FRAGMENTO PROPORCIONADO ->

○ ○ ○ ○ ○ ○ ○

El espectador que entra en su universo sin defensas entiende, casi sin palabras, que está en terreno von Trier cuando lo que ve ya no parece ficción pero tampoco vida. Es otra cosa: una misa negra en la que tú también terminas confesando tus culpas.
La fe como autoflagelación. El amor como trance. Bess, esa santa bastarda, nos guía por un camino donde los milagros se pagan con carne. El alma de esta cinta no se ve: se percibe en forma de latido errático, como si el corazón de Dios estuviera temblando.
Aquí el castigo es musical. Björk canta como si con cada nota supiera que va a morir. La justicia no existe. La esperanza es un espejismo. Pero aun así, bailamos. Porque a veces el único refugio posible es la imaginación, aunque esté condenada.
Un escenario vacío como alegoría del alma humana. Aquí todo es teatro, excepto la violencia. Nicole Kidman es la luz que expone lo podrido del pueblo. Y tú, como espectador, no sabes si compadecerte o temerle. La moral se vuelve un pantano donde cada paso hunde más.
La naturaleza no es sabia: es cruel. El sexo no une: desgarra. Él y ella son Adán y Eva poseídos por la culpa ancestral. No hay pecado original, solo el eco de la muerte en los árboles. Y tú lo ves, no con morbo, sino con un estremecimiento sagrado.
La tristeza se vuelve planeta, la ansiedad una órbita inevitable. Justine no teme al fin del mundo porque ya lo tiene dentro. El apocalipsis llega con una belleza tan perfecta que da miedo. Y al final, solo queda un círculo de ramas y una niña que aprendió a esperar el silencio.
Joe no es una víctima, pero tampoco una heroína. Su historia es un tratado sobre la culpa y el deseo, contado como si fuese música de cámara para masoquistas emocionales. Cada capítulo es una confesión, y tú escuchas, sabiendo que alguna parte de ti también se esconde ahí.

○ ○ ○ ○ ○ ○ ○

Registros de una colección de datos

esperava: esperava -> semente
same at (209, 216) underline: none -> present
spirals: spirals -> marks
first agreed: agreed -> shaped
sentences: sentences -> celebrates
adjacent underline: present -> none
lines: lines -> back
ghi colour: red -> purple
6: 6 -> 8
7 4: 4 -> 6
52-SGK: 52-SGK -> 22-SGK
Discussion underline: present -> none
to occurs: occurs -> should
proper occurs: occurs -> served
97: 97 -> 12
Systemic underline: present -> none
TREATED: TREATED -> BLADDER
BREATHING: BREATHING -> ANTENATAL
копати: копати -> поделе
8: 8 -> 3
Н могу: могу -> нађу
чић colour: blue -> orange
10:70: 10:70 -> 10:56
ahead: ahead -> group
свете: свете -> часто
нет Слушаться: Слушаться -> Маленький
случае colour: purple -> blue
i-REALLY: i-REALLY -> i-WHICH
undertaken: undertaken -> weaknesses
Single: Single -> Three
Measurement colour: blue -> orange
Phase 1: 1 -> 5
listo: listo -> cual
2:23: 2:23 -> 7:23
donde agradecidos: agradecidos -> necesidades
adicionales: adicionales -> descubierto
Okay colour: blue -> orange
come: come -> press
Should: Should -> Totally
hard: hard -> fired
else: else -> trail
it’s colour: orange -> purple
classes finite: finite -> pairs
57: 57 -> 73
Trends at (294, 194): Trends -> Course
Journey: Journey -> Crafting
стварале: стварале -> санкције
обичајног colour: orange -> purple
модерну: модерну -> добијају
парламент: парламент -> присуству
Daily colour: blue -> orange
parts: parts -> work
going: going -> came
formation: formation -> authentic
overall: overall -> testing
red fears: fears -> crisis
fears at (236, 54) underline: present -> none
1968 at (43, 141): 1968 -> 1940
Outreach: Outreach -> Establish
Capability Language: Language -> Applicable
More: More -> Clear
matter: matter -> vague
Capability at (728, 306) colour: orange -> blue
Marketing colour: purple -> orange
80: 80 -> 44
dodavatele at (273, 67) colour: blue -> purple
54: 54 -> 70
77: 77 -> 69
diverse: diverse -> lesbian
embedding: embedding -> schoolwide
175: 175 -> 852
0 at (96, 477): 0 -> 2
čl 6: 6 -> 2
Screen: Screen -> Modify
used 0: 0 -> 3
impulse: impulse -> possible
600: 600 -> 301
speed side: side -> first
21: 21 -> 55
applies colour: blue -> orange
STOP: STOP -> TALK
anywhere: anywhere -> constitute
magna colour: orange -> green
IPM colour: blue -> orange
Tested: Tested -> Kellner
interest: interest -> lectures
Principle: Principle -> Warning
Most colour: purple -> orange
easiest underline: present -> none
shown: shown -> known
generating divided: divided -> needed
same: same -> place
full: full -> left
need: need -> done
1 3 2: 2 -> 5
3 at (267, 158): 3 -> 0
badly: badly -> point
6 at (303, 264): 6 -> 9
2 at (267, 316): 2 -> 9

○ ○ ○ ○ ○ ○ ○

ACCIONES A REALIZAR ->
[1] Traduce al inglés esta oración del fragmento sobre el cine de von Trier: "Björk canta como si con cada nota supiera que va a morir."
[2] Extrae de las entradas las líneas que empiezan en la primera y terminan en la que contiene "нет Слушаться: Слушаться -> Маленький", ambas incluidas.

RESULTADOS POR TAREA ->
[1] Björk sings as if with every note she knew she was going to die.

[2]
esperava: esperava -> semente
same at (209, 216) underline: none -> present
spirals: spirals -> marks
first agreed: agreed -> shaped
sentences: sentences -> celebrates
adjacent underline: present -> none
lines: lines -> back
ghi colour: red -> purple
6: 6 -> 8
7 4: 4 -> 6
52-SGK: 52-SGK -> 22-SGK
Discussion underline: present -> none
to occurs: occurs -> should
proper occurs: occurs -> served
97: 97 -> 12
Systemic underline: present -> none
TREATED: TREATED -> BLADDER
BREATHING: BREATHING -> ANTENATAL
копати: копати -> поделе
8: 8 -> 3
Н могу: могу -> нађу
чић colour: blue -> orange
10:70: 10:70 -> 10:56
ahead: ahead -> group
свете: свете -> часто
нет Слушаться: Слушаться -> Маленький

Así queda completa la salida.